Quelle: Unbekannt

Von Elisabeth Maier

Mit einem Glas Leitungswasser startet der Tag so richtig gesund. Der Tipp ist in vielen Gesundheitsratgebern zu finden. Allerdings ist Wasser heute nicht mehr gleich Wasser. Wer im Restaurant nach einem Glas „Hahnenwasser“ verlangt, wird vielerorts schief angeschaut. Nur mein Lieblings-Grieche und der Lieblings-Italiener stellen mir unaufgefordert und charmant lächelnd ein Glas Wasser neben das Weinglas. Was in den USA oder in der Schweiz eine Selbstverständlichkeit ist, gibt es in deutschen Lokalen leider viel zu selten. Wehmütig denke ich an die prall gefüllten Wasserkannen mit Eiswürfeln, die man in Kalifornien unaufgefordert zu jedem Essen bekommt. Das Gläschen Wasser zum Espresso ist da schon Freude pur. Eine freundliche Bedienung erklärt mir, dass das „wegen der Hygienevorschriften“ leider nicht gestattet sei. Ein umtriebiger Kellner stellt klar, dass man „still“ oder „prickelnd“ stets in Flaschen verkaufe. San Pellegrino beim Edel-Italiener, Römer-Quelle im gutbürgerlichen Restaurant – und sogar beim Griechen gibt es stilechtes Mineralwasser aus dem Mittelmeerraum.
Um daheim immer ein Glas Wasser griffbereit zu haben, kaufte ich mir eine blau-weiß getupfte Kanne in einer Manufaktur der polnischen Keramik-Hauptstadt Bunzlau. Mit Minzblättern und Zitronenscheibchen ist man da auch an heißen Tagen bestens versorgt. Hahnenwasser spart nicht nur das mühsame Kistenschleppen – mit Geschmack ist das auch nicht so fad. Im Sportstudio fühle ich mich mega-out, weil ich meine durchsichtige Wasserflasche mit Leitungswasser und ein paar Ingwer-Scheibchen fülle. Gesünder mag das ja sein, aber wie sieht das denn aus? Die hippen Mädels in ihren Venice-Beach-Shirts rümpfen das gepuderte Näschen und packen ihre Iso-Drinks aus.
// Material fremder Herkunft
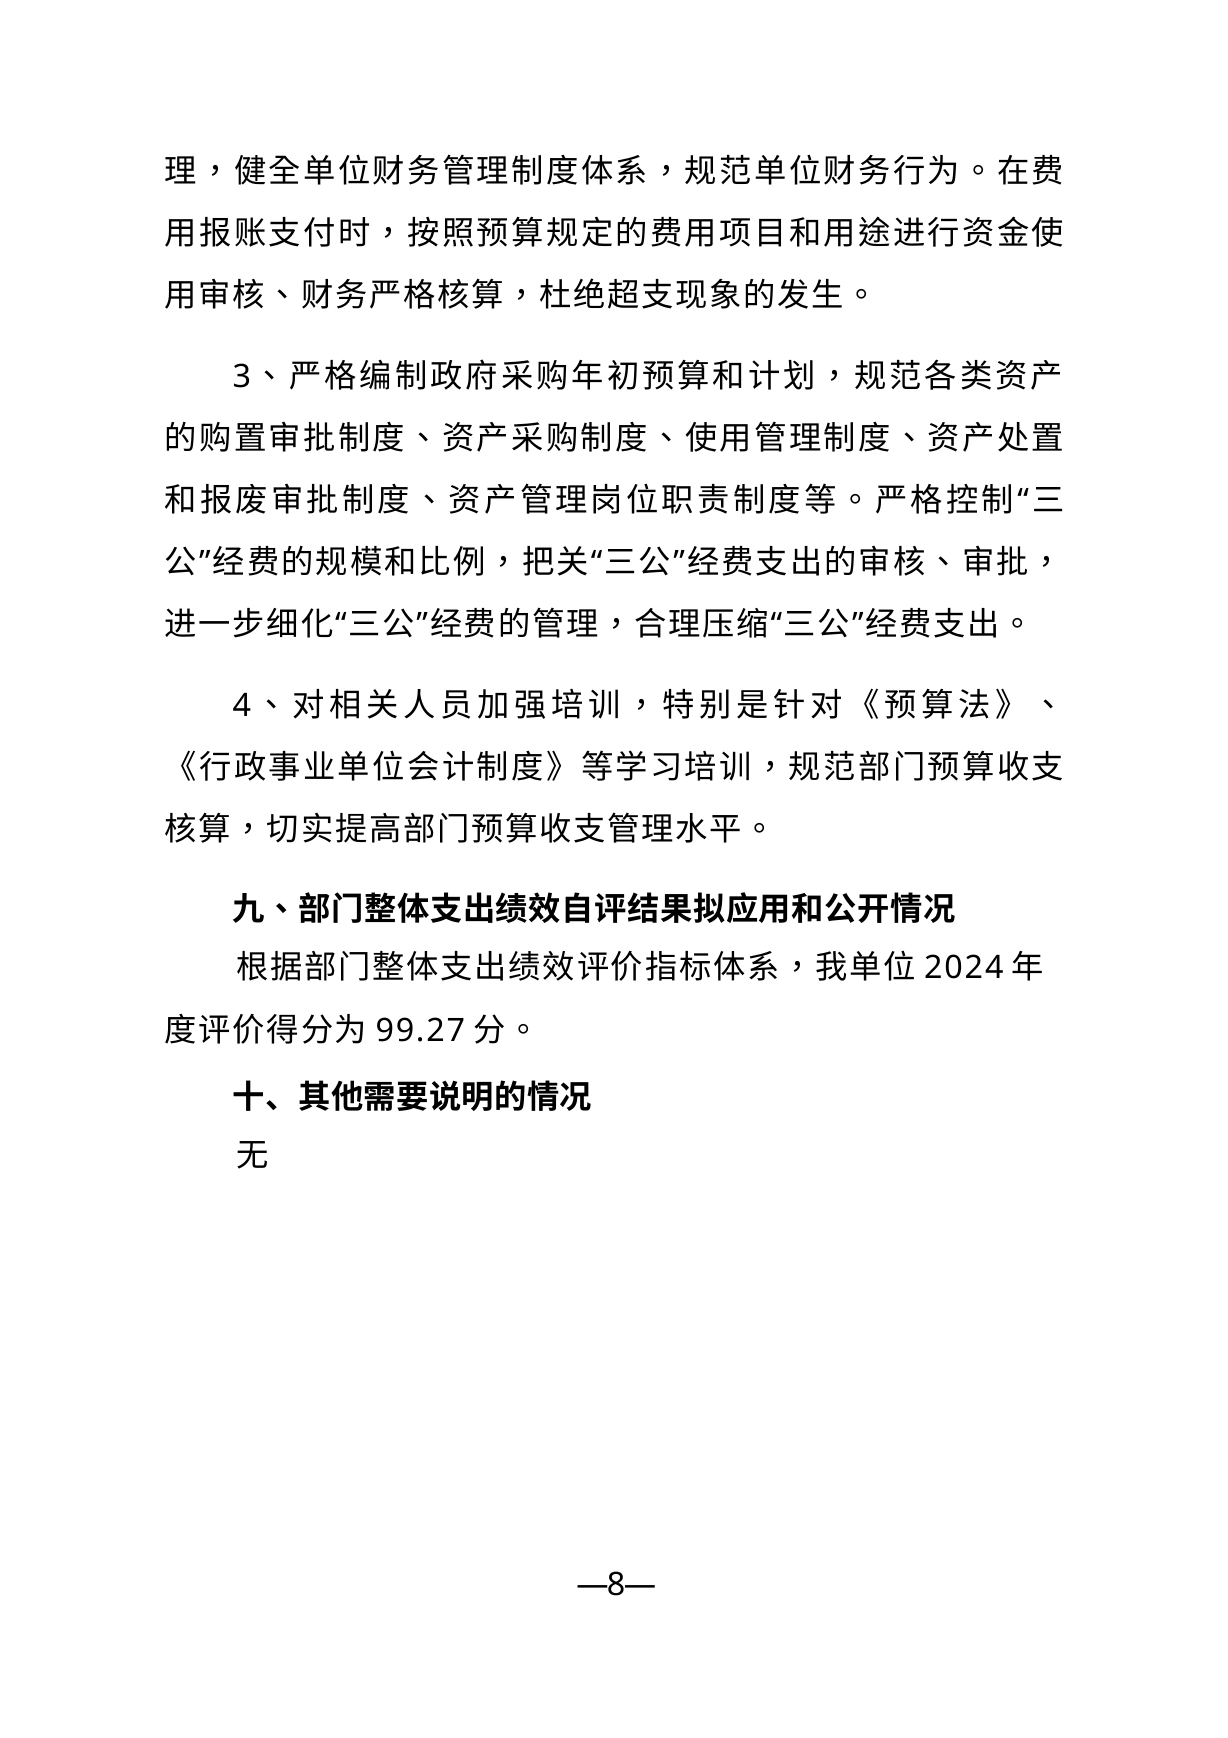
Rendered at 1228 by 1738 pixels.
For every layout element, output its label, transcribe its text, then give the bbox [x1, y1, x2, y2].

text 4、对相关人员加强培训，特别是针对《预算法》、《行政事业单位会计制度》等学习培训，规范部门预算收支核算，切实提高部门预算收支管理水平。 [164, 682, 1064, 850]
text 无 [164, 1117, 1064, 1179]
text 3、严格编制政府采购年初预算和计划，规范各类资产的购置审批制度、资产采购制度、使用管理制度、资产处置和报废审批制度、资产管理岗位职责制度等。严格控制“三公”经费的规模和比例，把关“三公”经费支出的审核、审批，进一步细化“三公”经费的管理，合理压缩“三公”经费支出。 [164, 353, 1064, 645]
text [164, 148, 1064, 316]
text 根据部门整体支出绩效评价指标体系，我单位2024年度评价得分为99.27分。 [164, 929, 1064, 1054]
text 九、部门整体支出绩效自评结果拟应用和公开情况 [233, 888, 1064, 929]
text 十、其他需要说明的情况 [233, 1073, 1064, 1117]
Allenfalls Contrex oder Vittel gehen in diesen schicken Kreisen durch – dass die vom umstrittenen Wasserhändler Nestlé sind, den politisch Korrekte eigentlich boykottieren – Schwamm drüber.
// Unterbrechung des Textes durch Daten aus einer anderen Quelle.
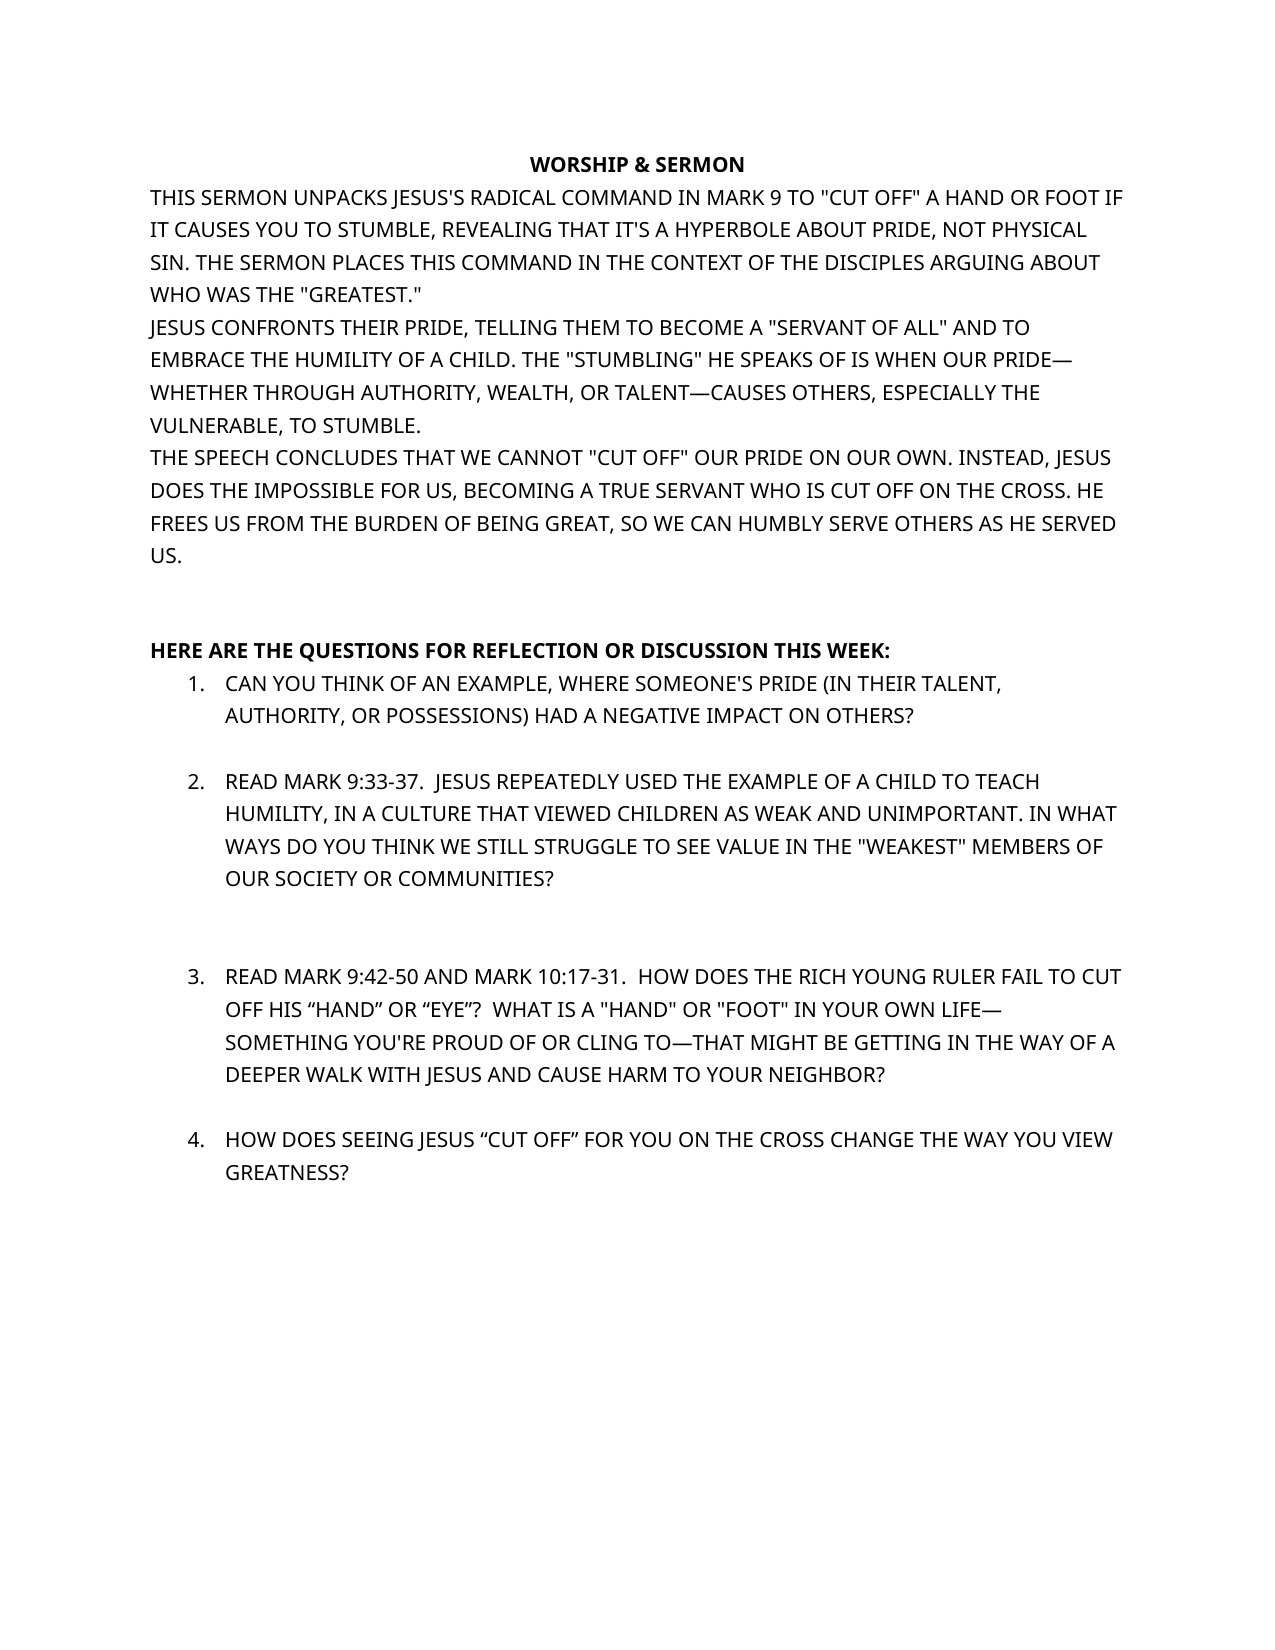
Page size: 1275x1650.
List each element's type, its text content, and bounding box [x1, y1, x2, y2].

text This sermon unpacks Jesus's radical command in Mark 9 to "cut off" a hand or foot if it causes you to stumble, revealing that it's a hyperbole about pride, not physical sin. The sermon places this command in the context of the disciples arguing about who was the "greatest." [150, 183, 1125, 309]
list How does seeing Jesus “cut off” for you on the cross change the way you view greatness? [187, 1125, 1125, 1186]
list Read Mark 9:42-50 and Mark 10:17-31. How does the rich young ruler fail to cut off his “hand” or “eye”? What is a "hand" or "foot" in your own life—something you're proud of or cling to—that might be getting in the way of a deeper walk with Jesus and cause harm to your neighbor? [187, 962, 1125, 1089]
text The speech concludes that we cannot "cut off" our pride on our own. Instead, Jesus does the impossible for us, becoming a true servant who is cut off on the cross. He frees us from the burden of being great, so we can humbly serve others as He served us. [150, 443, 1125, 570]
text Jesus confronts their pride, telling them to become a "servant of all" and to embrace the humility of a child. The "stumbling" he speaks of is when our pride—whether through authority, wealth, or talent—causes others, especially the vulnerable, to stumble. [150, 313, 1125, 439]
text Here are the questions for REFLECTION or Discussion this week: [150, 636, 1125, 665]
list Read Mark 9:33-37. Jesus repeatedly used the example of a child to teach humility, in a culture that viewed children as weak and unimportant. In what ways do you think we still struggle to see value in the "weakest" members of our society or communities? [187, 767, 1125, 893]
text Worship & Sermon [150, 150, 1125, 178]
list Can you think of an example, where someone's pride (in their talent, authority, or possessions) had a negative impact on others? [187, 669, 1125, 730]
Im Büro greifen die Kollegen manchmal noch zur verpönten Wasserflasche aus Plastik. Die ist zwar „PET“, aber die Schädlichkeit des Materials ist vielfach nachgewiesen. Schreckbilder von Fischen mit Plastik zwischen den Kiemen geistern durch den Kopf. Wie gut, dass es für die Gäste Wasser in Mehrwegflaschen gibt – und zwar gleich mit dem Prädikat „bio medium“. Was das Produkt vom gesunden Mineralwasser aus dem Schwarzwald für den halben Preis unterscheidet, mögen Ernährungswissenschaftler erforschen. Was ist da mehr, was ist weniger bio? Meine Antwort ist klar: Mir schmeckt das Wasser aus dem Hahn immer noch am besten.